Comment on AI agents wrong ~70% of time: Carnegie Mellon study
Nalivai@discuss.tchncs.de 3 days agoKeep doing what you do. Your company will pay me handsomely to throw out all your bullshit and write working code you can trust when you’re done. If your company wants to have a product in the future that is.
kameecoding@lemmy.world 3 days ago
Lmao, okay buddy
Nalivai@discuss.tchncs.de 3 days ago
The person who uses fancy autocomplete to write their code will be exactly the person who thinks they’re better than everyone. Those traits are correlated.
kameecoding@lemmy.world 3 days ago
Do you use an IDE for writing your code or do you use a notepad like a “real” programmer? An IDE like Intellij has fancy shit like generating getters, setters, constructors, equals hashscode, you should never use those, real programmers write those by hand.
Your attention detail is very good btw, which I am ofc being sarcastic about because if you had any you’d have noticed I have never said I write my code with chat gpt, I said Unit tests, sql for unit tests.
Ofc attention to detail is not a requirement of software engineering so you should be good. (This was also sarcasm I feel like you need this to be pointed out for you).
Nalivai@discuss.tchncs.de 3 days ago
Were you prone to this weird leaps of logic before your brain was fried by talking to LLMs, or did you start being a fan of talking to LLMs because your ability to logic was…well…that?
PotentialProblem@sh.itjust.works 3 days ago
I’ve been in the industry awhile and your assessment is dead on.
As long as you’re not blindly committing the code, it’s a huge time saver for a number of mundane tasks.
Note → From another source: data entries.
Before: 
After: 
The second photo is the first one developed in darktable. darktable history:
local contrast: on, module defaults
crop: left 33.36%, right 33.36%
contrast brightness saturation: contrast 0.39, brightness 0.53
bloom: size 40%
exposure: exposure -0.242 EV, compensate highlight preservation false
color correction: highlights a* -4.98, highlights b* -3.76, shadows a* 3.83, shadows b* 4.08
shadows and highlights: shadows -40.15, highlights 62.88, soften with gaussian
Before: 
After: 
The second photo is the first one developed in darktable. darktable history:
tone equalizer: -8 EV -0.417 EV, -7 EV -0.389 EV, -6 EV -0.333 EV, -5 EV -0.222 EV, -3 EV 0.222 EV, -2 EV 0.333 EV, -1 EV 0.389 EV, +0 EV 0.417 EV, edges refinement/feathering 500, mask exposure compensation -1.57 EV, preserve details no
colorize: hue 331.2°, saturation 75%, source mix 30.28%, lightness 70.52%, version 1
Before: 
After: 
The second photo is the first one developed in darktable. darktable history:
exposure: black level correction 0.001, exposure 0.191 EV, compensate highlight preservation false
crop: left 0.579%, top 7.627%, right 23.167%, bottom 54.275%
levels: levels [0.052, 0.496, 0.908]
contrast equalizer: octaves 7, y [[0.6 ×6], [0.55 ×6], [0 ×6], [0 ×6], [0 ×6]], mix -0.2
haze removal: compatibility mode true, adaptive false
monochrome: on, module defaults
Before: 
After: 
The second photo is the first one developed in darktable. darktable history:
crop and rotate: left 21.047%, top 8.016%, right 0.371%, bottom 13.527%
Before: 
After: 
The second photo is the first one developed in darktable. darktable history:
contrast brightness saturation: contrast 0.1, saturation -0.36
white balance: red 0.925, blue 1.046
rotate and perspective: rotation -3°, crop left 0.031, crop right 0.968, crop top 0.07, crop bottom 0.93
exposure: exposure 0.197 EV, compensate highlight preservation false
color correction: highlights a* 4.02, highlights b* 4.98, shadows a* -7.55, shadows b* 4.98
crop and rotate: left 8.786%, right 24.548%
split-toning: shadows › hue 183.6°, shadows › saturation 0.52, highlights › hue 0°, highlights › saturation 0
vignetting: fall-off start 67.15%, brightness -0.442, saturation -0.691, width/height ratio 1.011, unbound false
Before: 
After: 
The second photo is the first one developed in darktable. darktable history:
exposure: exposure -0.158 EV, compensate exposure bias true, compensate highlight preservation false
It’s especially fantastic for writing throwaway tooling. Need data massaged a specific way? Ez pz. Need a script to execute an api call on each entry in a spreadsheet? No problem.
The guy above you is a nutter. Not sure if people haven’t tried leveraging LLMs or what. It has a ton of faults, but it really does speed up the mundane work. Also, clearly the person is either brand new to the field or doesn’t even work in it. Otherwise they would have seen the barely functional shite that actual humans churn out.
Part of me wonders if code organization is going to start optimizing for interpretation by these models rather than humans.
zbyte64@awful.systems 3 days ago
When LLMs get it right it’s because they’re summarizing a stack overflow or GitHub snippet it was trained on. But you loose all the benefits of other humans commenting on the context, pitfalls and other alternatives.
PotentialProblem@sh.itjust.works 3 days ago
You’re not wrong, but often I’m just trying to do something I’ve done a thousand times before and I already know the pitfalls. Also, I’m sure I’ve copied code from stackoverflow before.
Honytawk@feddit.nl 3 days ago
You mean things you had to do anyway even if you didn’t use LLMs?